__WHAT THE TASK ASKS__. Retype the NRE-C source code between "# 1. Setup prior" and "x_o = torch.randn(1, 3)", inclusive.

__EXERCISE TEXT__.

Source code for sbi.inference.trainers.nre.nre_c

# This file is part of sbi, a toolkit for simulation-based inference. sbi is licensed
# under the Apache License Version 2.0, see <https://www.apache.org/licenses/>

from typing import Dict, Optional, Sequence, Tuple, Union

import torch
from torch import Tensor
from torch.distributions import Distribution
from torch.utils.tensorboard.writer import SummaryWriter

from sbi.inference.trainers._contracts import LossArgs, LossArgsNRE_C
from sbi.inference.trainers.nre.nre_base import (
    RatioEstimatorTrainer,
)
from sbi.neural_nets.estimators.base import ConditionalEstimatorBuilder
from sbi.neural_nets.ratio_estimators import RatioEstimator
from sbi.sbi_types import Tracker
from sbi.utils.sbiutils import del_entries
from sbi.utils.torchutils import assert_all_finite



[docs]
class NRE_C(RatioEstimatorTrainer):
    r"""Neural Ratio Estimation (NRE-C / CNRE) as in Miller et al. (2022) [1].

    NRE-C generalizes NRE-A and NRE-B using a "multi-class sigmoid" loss that
    ensures the estimated ratio $p(\theta,x)/p(\theta)p(x)$ is exact at optimum
    in the first round. This addresses the issue that NRE-B's ratio is only defined
    up to an arbitrary function of $x$. NRE-C provides more accurate ratio estimates
    while maintaining the benefits of contrastive learning.

    [1] *Contrastive Neural Ratio Estimation*, Benjamin Kurt Miller, et al.,
        NeurIPS 2022, https://arxiv.org/abs/2210.06170

    Example:
    --------

    ::

        import torch
        from sbi.inference import NRE_C
        from sbi.utils import BoxUniform

        # 1. Setup prior and simulate data
        prior = BoxUniform(low=torch.zeros(3), high=torch.ones(3))
        theta = prior.sample((100,))
        x = theta + torch.randn_like(theta) * 0.1

        # 2. Train ratio estimator
        inference = NRE_C(prior=prior)
        ratio_estimator = inference.append_simulations(theta, x).train(num_classes=5)

        # 3. Build posterior
        posterior = inference.build_posterior(ratio_estimator)

        # 4. Sample from posterior
        x_o = torch.randn(1, 3)
        samples = posterior.sample((1000,), x=x_o)
    """

    def __init__(
        self,
        prior: Optional[Distribution] = None,
        classifier: Union[str, ConditionalEstimatorBuilder[RatioEstimator]] = "resnet",
        device: str = "cpu",
        logging_level: Union[int, str] = "warning",
        summary_writer: Optional[SummaryWriter] = None,
        tracker: Optional[Tracker] = None,
        show_progress_bars: bool = True,
    ):
        r"""Initialize NRE-C.

        Args:
            prior: A probability distribution that expresses prior knowledge about the
                parameters, e.g. which ranges are meaningful for them. If `None`, the
                prior must be passed to `.build_posterior()`.
            classifier: Classifier trained to approximate likelihood ratios. If it is
                a string, use a pre-configured network of the provided type (one of
                linear, mlp, resnet), or a callable that implements the
                `ConditionalEstimatorBuilder` protocol. The callable will
                be called with the first batch of simulations (theta, x), which can thus
                be used for shape inference and potentially for z-scoring. It returns a
                `RatioEstimator`.

__INFORMATION SUPPLIED__.
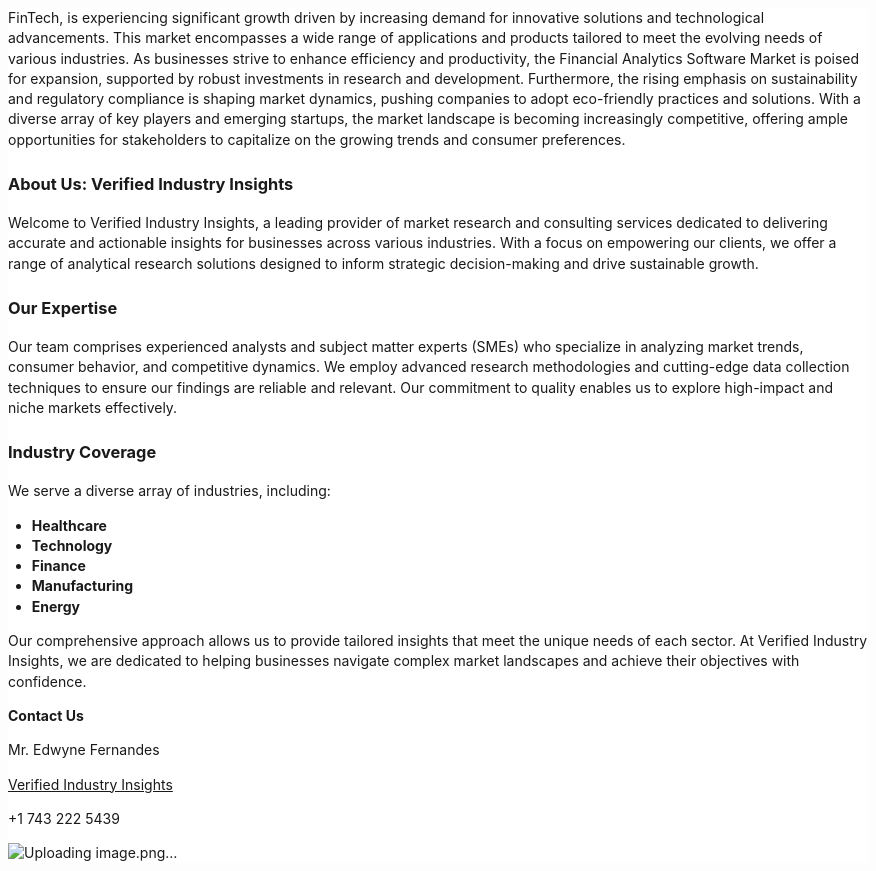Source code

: FinTech, is experiencing significant growth driven by increasing demand for innovative solutions and technological advancements. This market encompasses a wide range of applications and products tailored to meet the evolving needs of various industries. As businesses strive to enhance efficiency and productivity, the Financial Analytics Software Market is poised for expansion, supported by robust investments in research and development. Furthermore, the rising emphasis on sustainability and regulatory compliance is shaping market dynamics, pushing companies to adopt eco-friendly practices and solutions. With a diverse array of key players and emerging startups, the market landscape is becoming increasingly competitive, offering ample opportunities for stakeholders to capitalize on the growing trends and consumer preferences.</p><h3>About Us: Verified Industry Insights</h3><p>Welcome to Verified Industry Insights, a leading provider of market research and consulting services dedicated to delivering accurate and actionable insights for businesses across various industries. With a focus on empowering our clients, we offer a range of analytical research solutions designed to inform strategic decision-making and drive sustainable growth.</p><h3>Our Expertise</h3><p>Our team comprises experienced analysts and subject matter experts (SMEs) who specialize in analyzing market trends, consumer behavior, and competitive dynamics. We employ advanced research methodologies and cutting-edge data collection techniques to ensure our findings are reliable and relevant. Our commitment to quality enables us to explore high-impact and niche markets effectively.</p><h3>Industry Coverage</h3><p>We serve a diverse array of industries, including:</p><ul><li><strong>Healthcare</strong></li><li><strong>Technology</strong></li><li><strong>Finance</strong></li><li><strong>Manufacturing</strong></li><li><strong>Energy</strong></li></ul><p>Our comprehensive approach allows us to provide tailored insights that meet the unique needs of each sector. At Verified Industry Insights, we are dedicated to helping businesses navigate complex market landscapes and achieve their objectives with confidence.</p><p><strong>Contact Us</strong></p><p>Mr. Edwyne Fernandes</p><p><a href="https://www.verifiedindustryinsights.com/">Verified Industry Insights</a></p><p>+1 743 222 5439</p>
![Uploading image.png…]()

__THE ANSWER__.
# 1. Setup prior and simulate data
        prior = BoxUniform(low=torch.zeros(3), high=torch.ones(3))
        theta = prior.sample((100,))
        x = theta + torch.randn_like(theta) * 0.1

        # 2. Train ratio estimator
        inference = NRE_C(prior=prior)
        ratio_estimator = inference.append_simulations(theta, x).train(num_classes=5)

        # 3. Build posterior
        posterior = inference.build_posterior(ratio_estimator)

        # 4. Sample from posterior
        x_o = torch.randn(1, 3)